Nothing makes writing look amateurish and unprofessional like basic sentence errors. This week we look at errors in pronoun-antecedent agreement and subject-verb agreement.
First, let’s define some terms. A pronoun is a word that stands in for a noun (or noun phrase). An antecedent is the noun (or noun phrase) it stands in for. Pronouns and antecedents must agree in number, person, and gender.
Number: Use singular pronouns for singular antecedents and plural pronouns for plural antecedents.
- Everyone on the committee took his or her [not their] seat.
- All the committee members cast their [not his or her] vote.

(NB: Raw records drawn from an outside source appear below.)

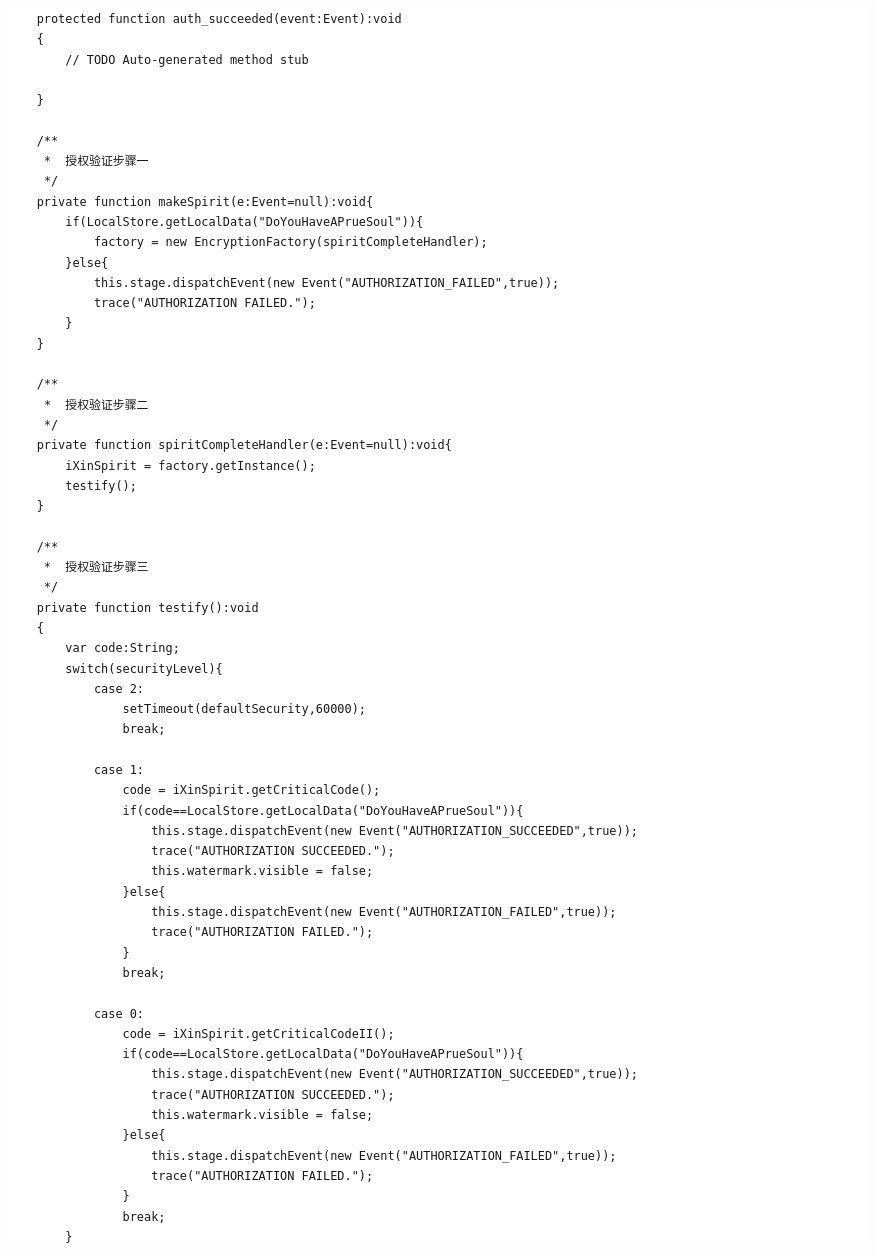 		protected function auth_succeeded(event:Event):void
		{
			// TODO Auto-generated method stub
			
		}
		
		/**
		 * 	授权验证步骤一
		 */
		private function makeSpirit(e:Event=null):void{
			if(LocalStore.getLocalData("DoYouHaveAPrueSoul")){			
				factory = new EncryptionFactory(spiritCompleteHandler);
			}else{
				this.stage.dispatchEvent(new Event("AUTHORIZATION_FAILED",true));
				trace("AUTHORIZATION FAILED.");
			}
		}
		
		/**
		 * 	授权验证步骤二
		 */
		private function spiritCompleteHandler(e:Event=null):void{
			iXinSpirit = factory.getInstance();
			testify();
		}
		
		/**
		 * 	授权验证步骤三
		 */
		private function testify():void
		{
			var code:String;
			switch(securityLevel){
				case 2:
					setTimeout(defaultSecurity,60000);
					break;
				
				case 1:
					code = iXinSpirit.getCriticalCode();
					if(code==LocalStore.getLocalData("DoYouHaveAPrueSoul")){
						this.stage.dispatchEvent(new Event("AUTHORIZATION_SUCCEEDED",true));
						trace("AUTHORIZATION SUCCEEDED.");
						this.watermark.visible = false;
					}else{
						this.stage.dispatchEvent(new Event("AUTHORIZATION_FAILED",true));
						trace("AUTHORIZATION FAILED.");
					}
					break;
				
				case 0:
					code = iXinSpirit.getCriticalCodeII();	
					if(code==LocalStore.getLocalData("DoYouHaveAPrueSoul")){
						this.stage.dispatchEvent(new Event("AUTHORIZATION_SUCCEEDED",true));
						trace("AUTHORIZATION SUCCEEDED.");
						this.watermark.visible = false;
					}else{
						this.stage.dispatchEvent(new Event("AUTHORIZATION_FAILED",true));
						trace("AUTHORIZATION FAILED.");
					}
					break;
			}
			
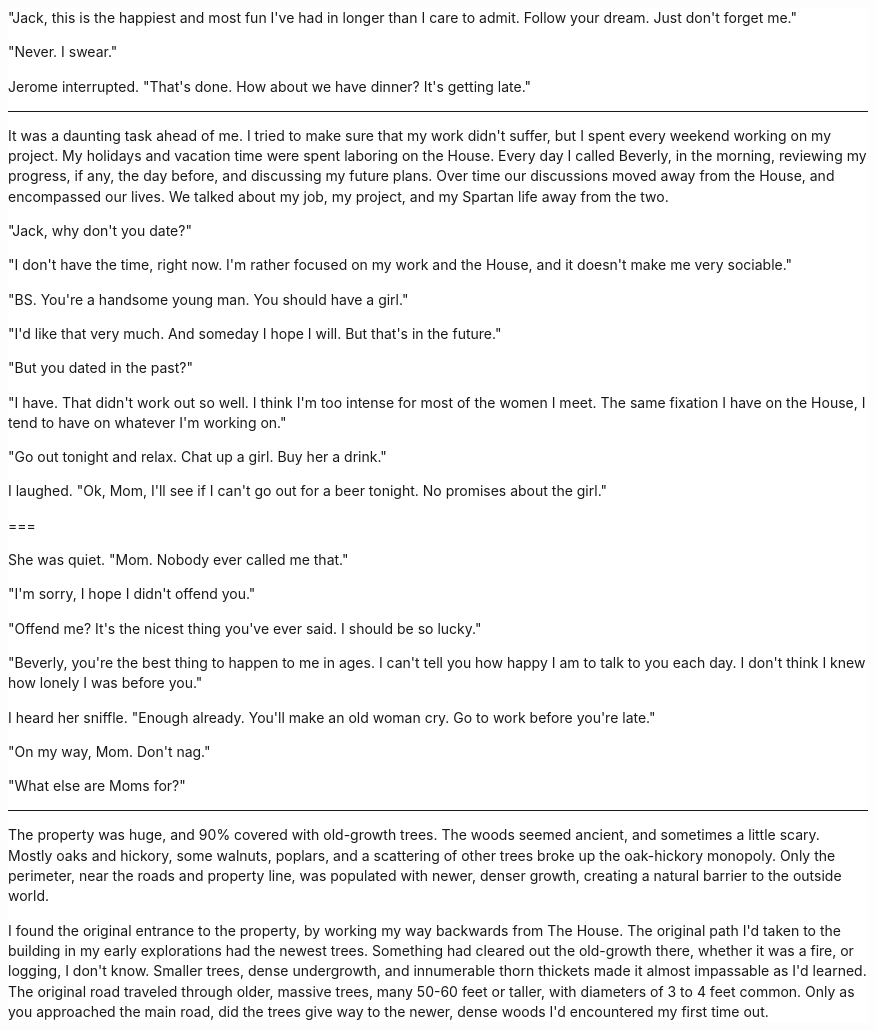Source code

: "Jack, this is the happiest and most fun I've had in longer than I care to admit. Follow your dream. Just don't forget me." 

"Never. I swear." 

Jerome interrupted. "That's done. How about we have dinner? It's getting late." 

* * * 

It was a daunting task ahead of me. I tried to make sure that my work didn't suffer, but I spent every weekend working on my project. My holidays and vacation time were spent laboring on the House. Every day I called Beverly, in the morning, reviewing my progress, if any, the day before, and discussing my future plans. Over time our discussions moved away from the House, and encompassed our lives. We talked about my job, my project, and my Spartan life away from the two. 

"Jack, why don't you date?" 

"I don't have the time, right now. I'm rather focused on my work and the House, and it doesn't make me very sociable." 

"BS. You're a handsome young man. You should have a girl." 

"I'd like that very much. And someday I hope I will. But that's in the future." 

"But you dated in the past?" 

"I have. That didn't work out so well. I think I'm too intense for most of the women I meet. The same fixation I have on the House, I tend to have on whatever I'm working on." 

"Go out tonight and relax. Chat up a girl. Buy her a drink." 

I laughed. "Ok, Mom, I'll see if I can't go out for a beer tonight. No promises about the girl."  

===

She was quiet. "Mom. Nobody ever called me that." 

"I'm sorry, I hope I didn't offend you." 

"Offend me? It's the nicest thing you've ever said. I should be so lucky." 

"Beverly, you're the best thing to happen to me in ages. I can't tell you how happy I am to talk to you each day. I don't think I knew how lonely I was before you." 

I heard her sniffle. "Enough already. You'll make an old woman cry. Go to work before you're late." 

"On my way, Mom. Don't nag." 

"What else are Moms for?" 

* * * 

The property was huge, and 90% covered with old-growth trees. The woods seemed ancient, and sometimes a little scary. Mostly oaks and hickory, some walnuts, poplars, and a scattering of other trees broke up the oak-hickory monopoly. Only the perimeter, near the roads and property line, was populated with newer, denser growth, creating a natural barrier to the outside world. 

I found the original entrance to the property, by working my way backwards from The House. The original path I'd taken to the building in my early explorations had the newest trees. Something had cleared out the old-growth there, whether it was a fire, or logging, I don't know. Smaller trees, dense undergrowth, and innumerable thorn thickets made it almost impassable as I'd learned. The original road traveled through older, massive trees, many 50-60 feet or taller, with diameters of 3 to 4 feet common. Only as you approached the main road, did the trees give way to the newer, dense woods I'd encountered my first time out.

Person: Pronouns may be first person, referring to the speaker(s), second person, referring to the listener(s), or third person, referring to something being spoken about. Always match the person of the pronoun to its antecedent.
- Survey responders are asked to include an email address with their [not your] submissions.
Gender: Pronouns may be masculine (he, his, etc.), feminine (she, hers, etc.), or neutral (it, its). Make sure to match the correct gender between pronoun and antecedent.
- The tugboat broke loose from its (not her) moorings.
For more information about pronoun-antecedent agreement, see pages 325-326 in Write for Business and pages 366-367 in Write for Work.
The verb of a sentence must agree with the subject in number (singular or plural). Here are two basic examples.
- Our manager happily agrees to order pizza for everyone. (singular subject and verb)
- We certainly agree about that great idea. (plural subject and verb)
Many things can make subject-verb agreement a bit tricky. Here are three examples.
- Two subjects joined with and call for a plural verb.
- When two subjects are joined with or, the verb must match the last subject.
- Collective nouns (class, family, team, and so on) may be singular or plural, depending upon how they are used.
See pages 323-324 in Write for Business or 363-365 in Write for Work for more explanations and examples.